LTE: Run farm programs like a business, not welfare program

Here is a great letter-to-the-editor from a Cedar Rapids-area member.

It’s clear and simple, shows the truth about and connections between corporations, corporate-run commodity groups, and corporate-funded politicians.  And calls for common-sense solutions (solutions that corporate ag doesn’t want you to think actually work, though they have a history of working well).

As the farm bill begins to take shape, I think this is the kind of message we need to have ready.  It marries well with the 99% Spring.

High fives to Brad on this one – very well done.

 

Run farm programs like a business, not welfare program

 

Cedar Rapids Gazette: http://thegazette.com/2012/03/19/run-farm-programs-like-a-business-not-welfare-program/

The University of Tennessee’s Agricultural Policy Analysis Center has examined the farm bill proposals of the Farm Bureau, the National Corn Growers Association and the American Soybean Association.

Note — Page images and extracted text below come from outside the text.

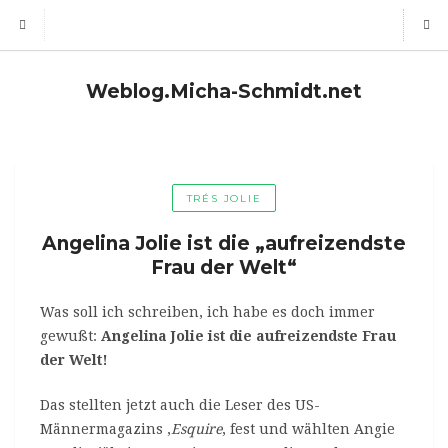
Weblog.Micha-Schmidt.net
TRÉS JOLIE
Angelina Jolie ist die „aufreizendste
Frau der Welt“
Was soll ich schreiben, ich habe es doch immer
gewußt:
Angelina Jolie ist die aufreizendste Frau
der Welt!
Das stellten jetzt auch die Leser des US-
Männermagazins ‚
Esquire
‚ fest und wählten Angie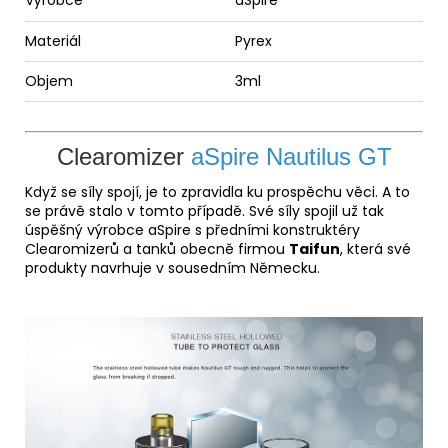
Materiál
Pyrex
Objem
3ml
Clearomizer
aSpire Nautilus GT
Když se síly spojí, je to zpravidla ku prospěchu věci. A to
se právě stalo v tomto případě. Své síly spojil už tak
úspěšný výrobce aSpire s předními konstruktéry
Clearomizerů a tanků obecně firmou
Taifun
, která své
produkty navrhuje v sousedním Německu.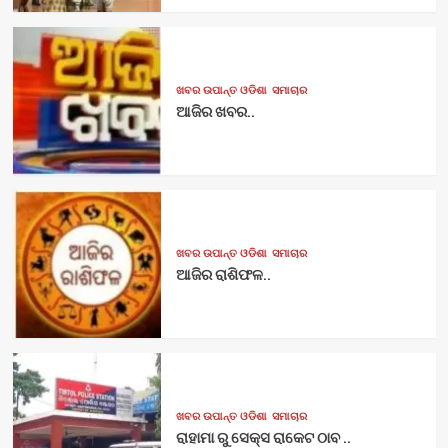
ଖବର ଉପାନ୍ତ ଓଡିଶା
ସମାଚାର
ଆଜିର ଖବର..
ଖବର ଉପାନ୍ତ ଓଡିଶା
ସମାଚାର
ଆଜିର ରାଶିଫଳ..
ଖବର ଉପାନ୍ତ ଓଡିଶା
ସମାଚାର
ରାହାମା ରୁ ସେକ୍ସ ରାକେଟ ଠାବ ..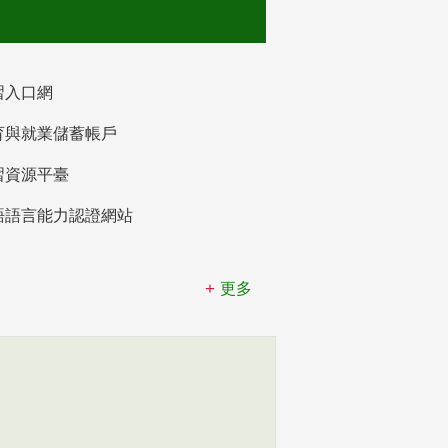
習入口網
育與就業儲蓄帳戶
習資源平臺
語語言能力認證網站
更多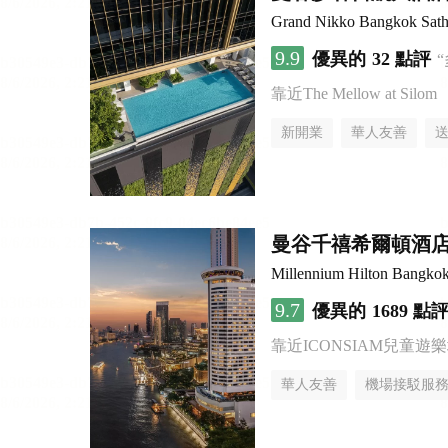
Grand Nikko Bangkok Sath
9.9
優異的
32 點評
靠近The Mellow at Silom
新開業
華人友善
曼谷千禧希爾頓酒
Millennium Hilton Bangko
9.7
優異的
1689 點
靠近ICONSIAM兒童遊
華人友善
機場接駁服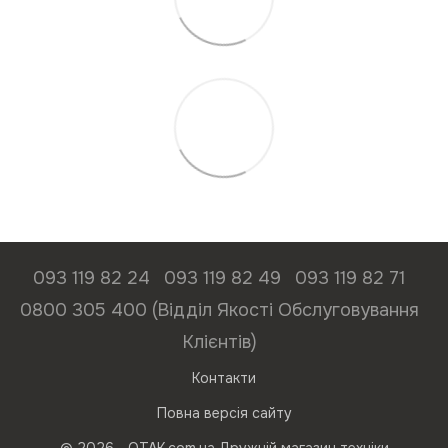
093 119 82 24
093 119 82 49
093 119 82 71
0800 305 400 (Відділ Якості Обслуговування
Клієнтів)
Контакти
Повна версія сайту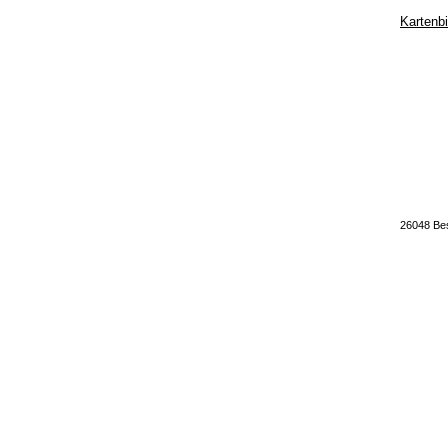
Kartenb
26048 Bes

All three call for reductions in farm subsidies and for a shift toward revenue insurance subsidies, where farmers share the government spending with insurance corporations, while the corporations lobby for the payments. Along these lines, Iowa Corn Caucus rates the presidential candidates on farm welfare payments and regulations. Newt Gingrich rates best, followed by Rick Santorum, then President Obama and Mitt Romney, with Ron Paul far behind.

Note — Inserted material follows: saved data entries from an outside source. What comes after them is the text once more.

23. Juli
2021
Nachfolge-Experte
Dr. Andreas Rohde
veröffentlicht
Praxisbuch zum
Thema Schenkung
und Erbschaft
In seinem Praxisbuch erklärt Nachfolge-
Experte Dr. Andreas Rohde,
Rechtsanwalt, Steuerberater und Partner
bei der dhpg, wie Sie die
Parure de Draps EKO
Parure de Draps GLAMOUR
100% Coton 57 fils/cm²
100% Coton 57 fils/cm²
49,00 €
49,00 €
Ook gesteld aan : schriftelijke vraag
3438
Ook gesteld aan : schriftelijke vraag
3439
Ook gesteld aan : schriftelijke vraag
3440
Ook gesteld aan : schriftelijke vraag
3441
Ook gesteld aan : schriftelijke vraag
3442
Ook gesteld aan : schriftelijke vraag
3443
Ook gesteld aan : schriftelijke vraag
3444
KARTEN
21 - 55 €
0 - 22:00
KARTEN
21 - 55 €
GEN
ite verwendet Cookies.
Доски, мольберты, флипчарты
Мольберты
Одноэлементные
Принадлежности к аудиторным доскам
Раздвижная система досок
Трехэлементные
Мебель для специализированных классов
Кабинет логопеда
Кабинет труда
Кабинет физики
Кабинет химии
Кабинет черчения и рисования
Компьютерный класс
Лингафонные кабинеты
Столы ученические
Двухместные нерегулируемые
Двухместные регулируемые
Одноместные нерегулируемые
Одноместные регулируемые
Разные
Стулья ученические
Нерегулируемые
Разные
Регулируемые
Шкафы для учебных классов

Corn and soybean prices are doing well, but costs are rising. If prices fall and remain low, then the proposed policies above would create a farm crisis. Revenue insurance gives income during good times, and fails during bad times. Even without reductions, farm programs are worse today than they were in 1980.

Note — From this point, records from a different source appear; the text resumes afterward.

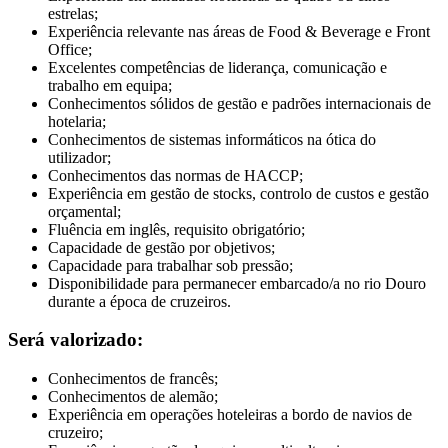
estrelas;
Experiência relevante nas áreas de Food & Beverage e Front
Office;
Excelentes competências de liderança, comunicação e
trabalho em equipa;
Conhecimentos sólidos de gestão e padrões internacionais de
hotelaria;
Conhecimentos de sistemas informáticos na ótica do
utilizador;
Conhecimentos das normas de HACCP;
Experiência em gestão de stocks, controlo de custos e gestão
orçamental;
Fluência em inglês, requisito obrigatório;
Capacidade de gestão por objetivos;
Capacidade para trabalhar sob pressão;
Disponibilidade para permanecer embarcado/a no rio Douro
durante a época de cruzeiros.
Será valorizado:
Conhecimentos de francês;
Conhecimentos de alemão;
Experiência em operações hoteleiras a bordo de navios de
cruzeiro;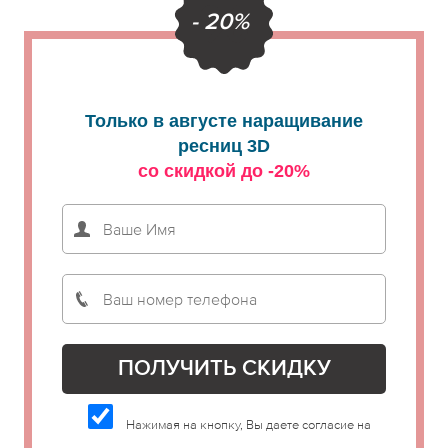
- 20%
Только в августе наращивание
ресниц 3D
со скидкой до -20%
Нажимая на кнопку, Вы даете согласие на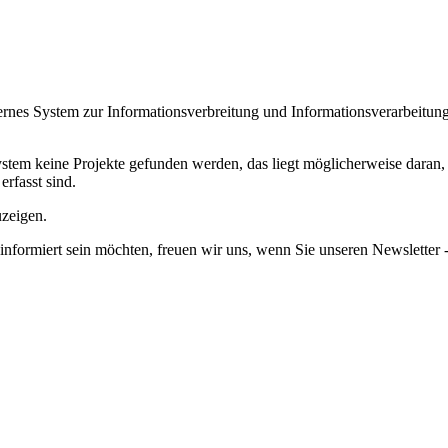
internes System zur Informationsverbreitung und Informationsverarbeitung
em keine Projekte gefunden werden, das liegt möglicherweise daran, da
erfasst sind.
uzeigen.
informiert sein möchten, freuen wir uns, wenn Sie unseren Newsletter -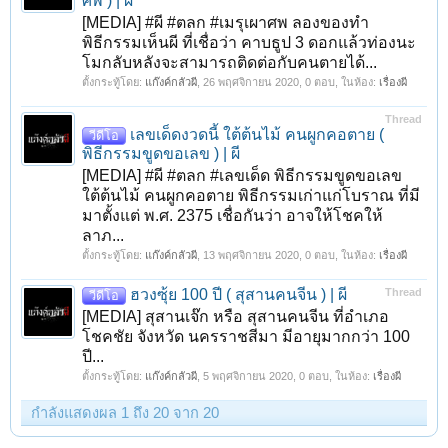
ศพ ) | ผี
[MEDIA] #ผี #ตลก #เมรุเผาศพ ลองของทำ
พิธีกรรมเห็นผี ที่เชื่อว่า คาบธูป 3 ดอกแล้วท่องนะ
โมกลับหลังจะสามารถติดต่อกับคนตายได้...
ตั้งกระทู้โดย:
แก๊งค์กลัวผี
,
26 พฤศจิกายน 2020
, 0 ตอบ, ในห้อง:
เรื่องผี
Thread
เลขเด็ดงวดนี้ ใต้ต้นไม้ คนผูกคอตาย (
วีดีโอ
พิธีกรรมขูดขอเลข ) | ผี
[MEDIA] #ผี #ตลก #เลขเด็ด พิธีกรรมขูดขอเลข
ใต้ต้นไม้ คนผูกคอตาย พิธีกรรมเก่าแก่โบราณ ที่มี
มาตั้งแต่ พ.ศ. 2375 เชื่อกันว่า อาจให้โชคให้
ลาภ...
ตั้งกระทู้โดย:
แก๊งค์กลัวผี
,
13 พฤศจิกายน 2020
, 0 ตอบ, ในห้อง:
เรื่องผี
ฮวงซุ้ย 100 ปี ( สุสานคนจีน ) | ผี
Thread
วีดีโอ
[MEDIA] สุสานเจ๊ก หรือ สุสานคนจีน ที่อำเภอ
โชคชัย จังหวัด นครราชสีมา มีอายุมากกว่า 100
ปี...
ตั้งกระทู้โดย:
แก๊งค์กลัวผี
,
5 พฤศจิกายน 2020
, 0 ตอบ, ในห้อง:
เรื่องผี
กำลังแสดงผล 1 ถึง 20 จาก 20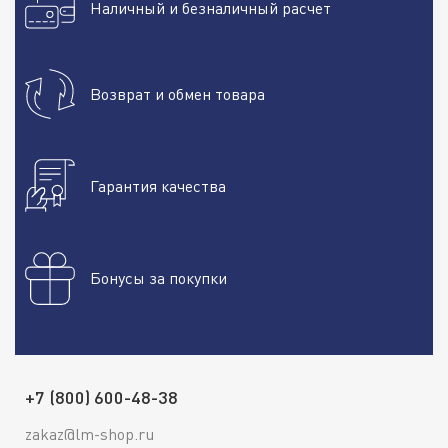
Наличный и безналичный расчет
Возврат и обмен товара
Гарантия качества
Бонусы за покупки
+7 (800) 600-48-38
zakaz@lm-shop.ru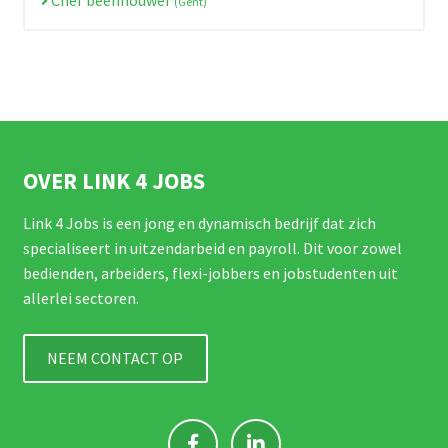
(Gent)
OVER LINK 4 JOBS
Link 4 Jobs is een jong en dynamisch bedrijf dat zich
specialiseert in uitzendarbeid en payroll. Dit voor zowel
bedienden, arbeiders, flexi-jobbers en jobstudenten uit
allerlei sectoren.
NEEM CONTACT OP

Republicans are demanding “drill baby drill” to use up our oil first. If oil dropped, ethanol could crash, taking corn down with it.

Iowa Citizens for Community Improvement and the National Family Farm Coalition want to run farm programs like a business, not a welfare program. We want to return to market management, with price floors, reserves and set asides, instead of ineffective and politically devastating yearly bail outs. This is the only way to insure farms against disaster.